■ PROBLEM TO SOLVE: The entries that follow should be written out exactly.

:: SUPPLIED INFORMATION

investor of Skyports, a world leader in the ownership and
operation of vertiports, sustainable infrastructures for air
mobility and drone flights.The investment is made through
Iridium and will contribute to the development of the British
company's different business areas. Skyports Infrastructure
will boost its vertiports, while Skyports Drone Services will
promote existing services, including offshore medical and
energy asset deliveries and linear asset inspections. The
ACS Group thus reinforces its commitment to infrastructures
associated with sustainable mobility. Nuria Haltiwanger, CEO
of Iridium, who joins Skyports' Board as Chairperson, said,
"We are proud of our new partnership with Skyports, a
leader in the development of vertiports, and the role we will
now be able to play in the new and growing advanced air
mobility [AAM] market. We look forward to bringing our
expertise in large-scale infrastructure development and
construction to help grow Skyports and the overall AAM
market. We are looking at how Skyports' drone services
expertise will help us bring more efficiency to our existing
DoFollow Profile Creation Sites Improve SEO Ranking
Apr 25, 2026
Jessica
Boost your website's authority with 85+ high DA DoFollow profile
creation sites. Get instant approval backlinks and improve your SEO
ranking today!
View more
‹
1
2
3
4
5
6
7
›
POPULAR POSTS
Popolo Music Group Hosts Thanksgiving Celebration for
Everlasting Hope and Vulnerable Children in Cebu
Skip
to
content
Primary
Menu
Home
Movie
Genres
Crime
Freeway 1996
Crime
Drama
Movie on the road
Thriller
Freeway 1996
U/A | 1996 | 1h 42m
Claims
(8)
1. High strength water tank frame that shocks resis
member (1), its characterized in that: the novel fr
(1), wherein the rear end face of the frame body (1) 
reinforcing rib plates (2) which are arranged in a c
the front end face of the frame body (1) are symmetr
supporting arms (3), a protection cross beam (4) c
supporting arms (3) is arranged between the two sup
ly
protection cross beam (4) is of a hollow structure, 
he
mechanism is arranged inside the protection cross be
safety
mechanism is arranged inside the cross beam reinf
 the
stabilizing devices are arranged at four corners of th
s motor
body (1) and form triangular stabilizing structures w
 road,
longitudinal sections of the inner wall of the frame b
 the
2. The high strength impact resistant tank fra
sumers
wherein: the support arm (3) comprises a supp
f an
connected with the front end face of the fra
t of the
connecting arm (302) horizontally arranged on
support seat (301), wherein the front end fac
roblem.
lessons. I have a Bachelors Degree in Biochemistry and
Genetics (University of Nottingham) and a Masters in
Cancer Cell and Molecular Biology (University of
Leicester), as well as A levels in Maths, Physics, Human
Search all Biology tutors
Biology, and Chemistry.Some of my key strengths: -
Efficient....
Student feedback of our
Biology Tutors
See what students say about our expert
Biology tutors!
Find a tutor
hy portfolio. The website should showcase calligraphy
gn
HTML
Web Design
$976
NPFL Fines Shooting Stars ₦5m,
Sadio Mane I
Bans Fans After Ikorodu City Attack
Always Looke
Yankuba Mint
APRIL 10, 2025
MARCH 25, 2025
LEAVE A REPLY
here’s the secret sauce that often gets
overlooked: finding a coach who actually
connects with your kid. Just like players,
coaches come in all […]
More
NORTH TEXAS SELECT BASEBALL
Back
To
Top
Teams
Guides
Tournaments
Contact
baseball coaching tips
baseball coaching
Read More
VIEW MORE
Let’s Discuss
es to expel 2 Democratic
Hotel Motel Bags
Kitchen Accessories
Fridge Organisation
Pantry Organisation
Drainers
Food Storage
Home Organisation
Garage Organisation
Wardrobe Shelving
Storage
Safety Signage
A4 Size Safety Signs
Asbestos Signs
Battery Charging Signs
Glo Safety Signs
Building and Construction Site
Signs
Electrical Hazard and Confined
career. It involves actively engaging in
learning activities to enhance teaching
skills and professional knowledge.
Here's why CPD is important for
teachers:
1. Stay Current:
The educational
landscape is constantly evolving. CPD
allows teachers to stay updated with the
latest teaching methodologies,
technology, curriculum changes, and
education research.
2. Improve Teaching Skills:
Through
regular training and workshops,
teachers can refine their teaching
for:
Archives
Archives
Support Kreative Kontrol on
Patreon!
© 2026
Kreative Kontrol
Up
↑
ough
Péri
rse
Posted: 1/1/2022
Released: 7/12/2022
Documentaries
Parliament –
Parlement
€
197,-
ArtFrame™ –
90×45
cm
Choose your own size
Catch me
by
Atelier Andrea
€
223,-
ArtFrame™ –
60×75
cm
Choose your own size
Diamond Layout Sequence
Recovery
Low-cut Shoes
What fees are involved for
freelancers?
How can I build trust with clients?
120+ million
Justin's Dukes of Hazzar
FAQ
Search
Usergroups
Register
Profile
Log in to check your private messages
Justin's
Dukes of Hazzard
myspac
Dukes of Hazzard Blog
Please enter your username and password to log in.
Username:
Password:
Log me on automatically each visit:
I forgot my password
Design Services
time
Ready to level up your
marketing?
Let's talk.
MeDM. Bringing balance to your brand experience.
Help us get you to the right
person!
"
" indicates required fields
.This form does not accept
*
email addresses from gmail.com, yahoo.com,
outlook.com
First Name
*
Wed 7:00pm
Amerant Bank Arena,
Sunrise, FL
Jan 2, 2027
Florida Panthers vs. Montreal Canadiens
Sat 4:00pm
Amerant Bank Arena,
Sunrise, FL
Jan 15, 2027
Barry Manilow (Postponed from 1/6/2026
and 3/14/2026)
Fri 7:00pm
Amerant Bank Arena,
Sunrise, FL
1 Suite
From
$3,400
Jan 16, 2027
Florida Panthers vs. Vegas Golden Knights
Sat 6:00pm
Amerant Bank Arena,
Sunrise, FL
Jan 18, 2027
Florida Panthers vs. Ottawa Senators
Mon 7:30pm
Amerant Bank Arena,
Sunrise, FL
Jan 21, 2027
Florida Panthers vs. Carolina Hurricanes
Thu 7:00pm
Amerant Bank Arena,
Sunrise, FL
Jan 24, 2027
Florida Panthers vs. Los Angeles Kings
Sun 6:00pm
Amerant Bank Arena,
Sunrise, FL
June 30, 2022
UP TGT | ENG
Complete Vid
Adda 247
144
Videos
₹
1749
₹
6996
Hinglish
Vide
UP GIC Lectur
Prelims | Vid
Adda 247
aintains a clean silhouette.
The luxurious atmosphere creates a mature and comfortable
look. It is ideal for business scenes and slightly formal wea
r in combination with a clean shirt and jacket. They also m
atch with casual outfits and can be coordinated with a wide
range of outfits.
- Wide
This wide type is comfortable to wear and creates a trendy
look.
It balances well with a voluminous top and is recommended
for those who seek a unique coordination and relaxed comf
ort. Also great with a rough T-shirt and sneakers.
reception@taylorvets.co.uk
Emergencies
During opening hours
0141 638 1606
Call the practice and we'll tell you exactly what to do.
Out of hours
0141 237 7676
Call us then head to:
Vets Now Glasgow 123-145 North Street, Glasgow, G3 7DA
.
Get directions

::::

■ EXPECTED ANSWER:
investor of Skyports, a world leader in the ownership and
operation of vertiports, sustainable infrastructures for air
mobility and drone flights.The investment is made through
Iridium and will contribute to the development of the British
company's different business areas. Skyports Infrastructure
will boost its vertiports, while Skyports Drone Services will
promote existing services, including offshore medical and
energy asset deliveries and linear asset inspections. The
ACS Group thus reinforces its commitment to infrastructures
associated with sustainable mobility. Nuria Haltiwanger, CEO
of Iridium, who joins Skyports' Board as Chairperson, said,
"We are proud of our new partnership with Skyports, a
leader in the development of vertiports, and the role we will
now be able to play in the new and growing advanced air
mobility [AAM] market. We look forward to bringing our
expertise in large-scale infrastructure development and
construction to help grow Skyports and the overall AAM
market. We are looking at how Skyports' drone services
expertise will help us bring more efficiency to our existing
DoFollow Profile Creation Sites Improve SEO Ranking
Apr 25, 2026
Jessica
Boost your website's authority with 85+ high DA DoFollow profile
creation sites. Get instant approval backlinks and improve your SEO
ranking today!
View more
‹
1
2
3
4
5
6
7
›
POPULAR POSTS
Popolo Music Group Hosts Thanksgiving Celebration for
Everlasting Hope and Vulnerable Children in Cebu
Skip
to
content
Primary
Menu
Home
Movie
Genres
Crime
Freeway 1996
Crime
Drama
Movie on the road
Thriller
Freeway 1996
U/A | 1996 | 1h 42m
Claims
(8)
1. High strength water tank frame that shocks resis
member (1), its characterized in that: the novel fr
(1), wherein the rear end face of the frame body (1) 
reinforcing rib plates (2) which are arranged in a c
the front end face of the frame body (1) are symmetr
supporting arms (3), a protection cross beam (4) c
supporting arms (3) is arranged between the two sup
ly
protection cross beam (4) is of a hollow structure, 
he
mechanism is arranged inside the protection cross be
safety
mechanism is arranged inside the cross beam reinf
 the
stabilizing devices are arranged at four corners of th
s motor
body (1) and form triangular stabilizing structures w
 road,
longitudinal sections of the inner wall of the frame b
 the
2. The high strength impact resistant tank fra
sumers
wherein: the support arm (3) comprises a supp
f an
connected with the front end face of the fra
t of the
connecting arm (302) horizontally arranged on
support seat (301), wherein the front end fac
roblem.
lessons. I have a Bachelors Degree in Biochemistry and
Genetics (University of Nottingham) and a Masters in
Cancer Cell and Molecular Biology (University of
Leicester), as well as A levels in Maths, Physics, Human
Search all Biology tutors
Biology, and Chemistry.Some of my key strengths: -
Efficient....
Student feedback of our
Biology Tutors
See what students say about our expert
Biology tutors!
Find a tutor
hy portfolio. The website should showcase calligraphy
gn
HTML
Web Design
$976
NPFL Fines Shooting Stars ₦5m,
Sadio Mane I
Bans Fans After Ikorodu City Attack
Always Looke
Yankuba Mint
APRIL 10, 2025
MARCH 25, 2025
LEAVE A REPLY
here’s the secret sauce that often gets
overlooked: finding a coach who actually
connects with your kid. Just like players,
coaches come in all […]
More
NORTH TEXAS SELECT BASEBALL
Back
To
Top
Teams
Guides
Tournaments
Contact
baseball coaching tips
baseball coaching
Read More
VIEW MORE
Let’s Discuss
es to expel 2 Democratic
Hotel Motel Bags
Kitchen Accessories
Fridge Organisation
Pantry Organisation
Drainers
Food Storage
Home Organisation
Garage Organisation
Wardrobe Shelving
Storage
Safety Signage
A4 Size Safety Signs
Asbestos Signs
Battery Charging Signs
Glo Safety Signs
Building and Construction Site
Signs
Electrical Hazard and Confined
career. It involves actively engaging in
learning activities to enhance teaching
skills and professional knowledge.
Here's why CPD is important for
teachers:
1. Stay Current:
The educational
landscape is constantly evolving. CPD
allows teachers to stay updated with the
latest teaching methodologies,
technology, curriculum changes, and
education research.
2. Improve Teaching Skills:
Through
regular training and workshops,
teachers can refine their teaching
for:
Archives
Archives
Support Kreative Kontrol on
Patreon!
© 2026
Kreative Kontrol
Up
↑
ough
Péri
rse
Posted: 1/1/2022
Released: 7/12/2022
Documentaries
Parliament –
Parlement
€
197,-
ArtFrame™ –
90×45
cm
Choose your own size
Catch me
by
Atelier Andrea
€
223,-
ArtFrame™ –
60×75
cm
Choose your own size
Diamond Layout Sequence
Recovery
Low-cut Shoes
What fees are involved for
freelancers?
How can I build trust with clients?
120+ million
Justin's Dukes of Hazzar
FAQ
Search
Usergroups
Register
Profile
Log in to check your private messages
Justin's
Dukes of Hazzard
myspac
Dukes of Hazzard Blog
Please enter your username and password to log in.
Username:
Password:
Log me on automatically each visit:
I forgot my password
Design Services
time
Ready to level up your
marketing?
Let's talk.
MeDM. Bringing balance to your brand experience.
Help us get you to the right
person!
"
" indicates required fields
.This form does not accept
*
email addresses from gmail.com, yahoo.com,
outlook.com
First Name
*
Wed 7:00pm
Amerant Bank Arena,
Sunrise, FL
Jan 2, 2027
Florida Panthers vs. Montreal Canadiens
Sat 4:00pm
Amerant Bank Arena,
Sunrise, FL
Jan 15, 2027
Barry Manilow (Postponed from 1/6/2026
and 3/14/2026)
Fri 7:00pm
Amerant Bank Arena,
Sunrise, FL
1 Suite
From
$3,400
Jan 16, 2027
Florida Panthers vs. Vegas Golden Knights
Sat 6:00pm
Amerant Bank Arena,
Sunrise, FL
Jan 18, 2027
Florida Panthers vs. Ottawa Senators
Mon 7:30pm
Amerant Bank Arena,
Sunrise, FL
Jan 21, 2027
Florida Panthers vs. Carolina Hurricanes
Thu 7:00pm
Amerant Bank Arena,
Sunrise, FL
Jan 24, 2027
Florida Panthers vs. Los Angeles Kings
Sun 6:00pm
Amerant Bank Arena,
Sunrise, FL
June 30, 2022
UP TGT | ENG
Complete Vid
Adda 247
144
Videos
₹
1749
₹
6996
Hinglish
Vide
UP GIC Lectur
Prelims | Vid
Adda 247
aintains a clean silhouette.
The luxurious atmosphere creates a mature and comfortable
look. It is ideal for business scenes and slightly formal wea
r in combination with a clean shirt and jacket. They also m
atch with casual outfits and can be coordinated with a wide
range of outfits.
- Wide
This wide type is comfortable to wear and creates a trendy
look.
It balances well with a voluminous top and is recommended
for those who seek a unique coordination and relaxed comf
ort. Also great with a rough T-shirt and sneakers.
reception@taylorvets.co.uk
Emergencies
During opening hours
0141 638 1606
Call the practice and we'll tell you exactly what to do.
Out of hours
0141 237 7676
Call us then head to:
Vets Now Glasgow 123-145 North Street, Glasgow, G3 7DA
.
Get directions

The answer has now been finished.